Lunatic Soul par Benoit Baylé
Majestueux d’intimité.
Mariusz Duda est le principal compositeur, auteur, mais aussi interprète et bassiste de Riverside. Il apparaît, à de nombreux niveaux, comme le principal rival de Steven Wilson dans cette nébuleuse mourrante qu’est le rock progressif des années 2000 et subséquentes. Son approche mélodieuse de la composition, toujours définie en accord avec des lignes de chant d’un aspect mémorable rare, contribue à confirmer le polonais comme l’une des rares figures de proue d’un mouvement en manque de leaders charismatiques. Las des metallisations progressives certes réussies de son projet phare, il se lance en 2008 dans l’enregistrement d’un ouvrage solo, destiné à un rayonnement différent.
Trève de bafouillages biographiques. Lunatic Soul est un projet unique. Son identité esthétique se détache complètement du style développé par Riverside. Les guitares cinglantes et lourdes sont totalement abandonnées au profit d’arrangements acoustiques, qu’il s’agisse des six-cordes ou des percussions. La production, elle aussi, suit cette progression intimiste : dès les premiers retentissements vaudous de l’introduction « Prebirth », l’auditeur devine qu’il s’apprête à plonger dans un univers sage, à la spiritualité rare, presque inhumaine. En réalité, l’album n’a d’humain que son mysticisme. De prime abord, son intimisme lui, apparaît paradoxalement comme grandiloquent : les orchestrations sont ambitieuses, les variations de thèmes léchées, les harmonies parfaitement axées, l’esthétique soignée. Malgré le fait que tous ces ingrédients participent d’ordinaire à l’élaboration d’une saillie progressive, intrinsèquement mégalomane, Mariusz Duda parvient à créer autour de sa chose personnelle un climat de confiance, d’humilité, voire de pudeur. De telle sorte que l’on écoute pas Lunatic Soul, on s’y dédie.
Ce projet est, à l’instar de quelques rares autres réussites (le dernier Amplifier, Echo Street, dans un style quelque peu différent), la photographie d’une rencontre entre l’artiste et le spectateur. Par ces mélodies élaborées avec toute l’intégrité que l’on n’enlèvera certainement pas à Mariusz Duda, l’auditeur est touché dans les recoins les plus inventifs de son esprit. D’innombrables images se matérialisent autour de cette œuvre si cinématographique qu’il est aisé de l’imaginer en bande originale d’un film aux couleurs sombres, à l’estampe pluvieuse. Voyager entre les ambiances vaillantes, les atmosphères forestières et les quelques réalités flutées est un véritable bonheur. Unique, qui plus est, puisque jamais rien n’a sonné comme sonne Luncatic Soul.

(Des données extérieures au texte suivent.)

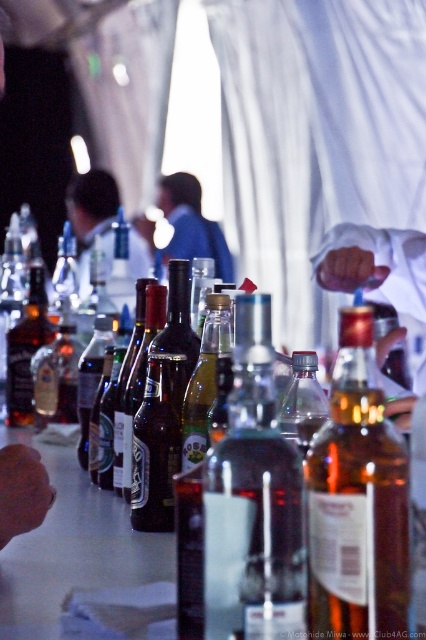
Can you confirm if brown glass bottle at center is positioned to the right of translucent glass beer bottle at center?

Indeed, brown glass bottle at center is positioned on the right side of translucent glass beer bottle at center.

Who is more forward, (149,460) or (89,412)?

Point (149,460) is in front.

Does point (140, 464) come behind point (89, 355)?

No, (140, 464) is closer to viewer.

At what (x,y) coordinates should I click in order to perform the action: click on brown glass bottle at center. Please return your answer as a coordinate pair (x, y). Looking at the image, I should click on (157, 444).

What are the coordinates of `clear glass bottle at center` in the screenshot? It's located at coord(253,516).

Describe the element at coordinates (253, 516) in the screenshot. This screenshot has width=426, height=640. I see `clear glass bottle at center` at that location.

I want to click on clear glass bottle at center, so click(x=253, y=516).

Between clear glass bottle at center and matte black shirt at center, which one has more height?

With more height is matte black shirt at center.

The image size is (426, 640). Identify the location of clear glass bottle at center. (253, 516).

Image resolution: width=426 pixels, height=640 pixels. I want to click on clear glass bottle at center, so click(253, 516).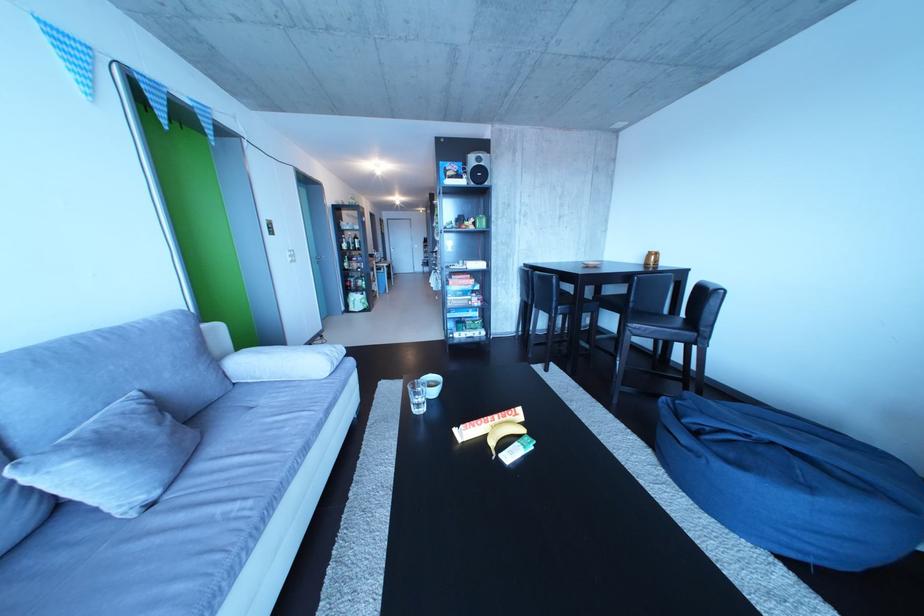
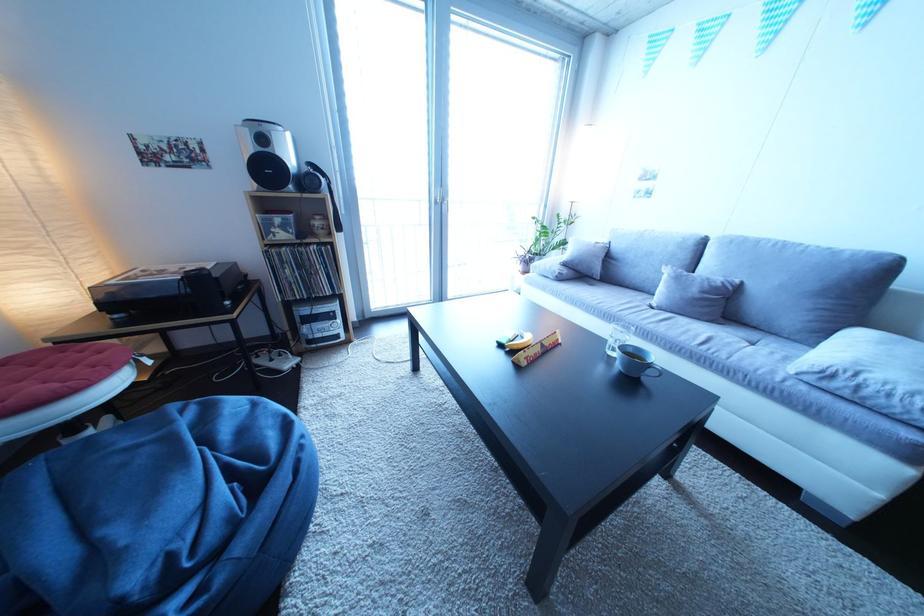
Locate, in the second image, the point that corresponds to the point at 148,400 in the first image.

(750, 286)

S’exemptant de toute contrainte liée aux carcans du bien-pensé musical actuel, les hymnes sont loin du conformisme habituel couplet/couplet/refrain/couplet/refrain. Très rarement d’ailleurs disposent-ils d’un couplet ou d’un refrain. Les voix apparaissent en complément des instrumentations, pas l’inverse (« The New Beginning », « Near Life Experience »). Parfois même, les morceaux sont uniquement instrumentaux (« Where The Darkness Is Deepest »). C’est bien simple : Mariusz Duda a fait ce qu’il voulait. Libéré de toutes les subjectivités d’autrui (c’est l’apanage de tout groupe d’artistes), il publie avec Lunatic Soul son œuvre la plus personnelle en date, bien que pas encore la meilleure.
Il est souvent dit que le meilleur moyen de faire oublier quelque chose, c’est en lui rendant hommage. Il serait effectivement de bon ton de considérer cette chronique comme un hommage, mais prions que celle-ci ne fasse pas oublier ce projet dont les dythirambes n’ont été que trop peu nombreuses.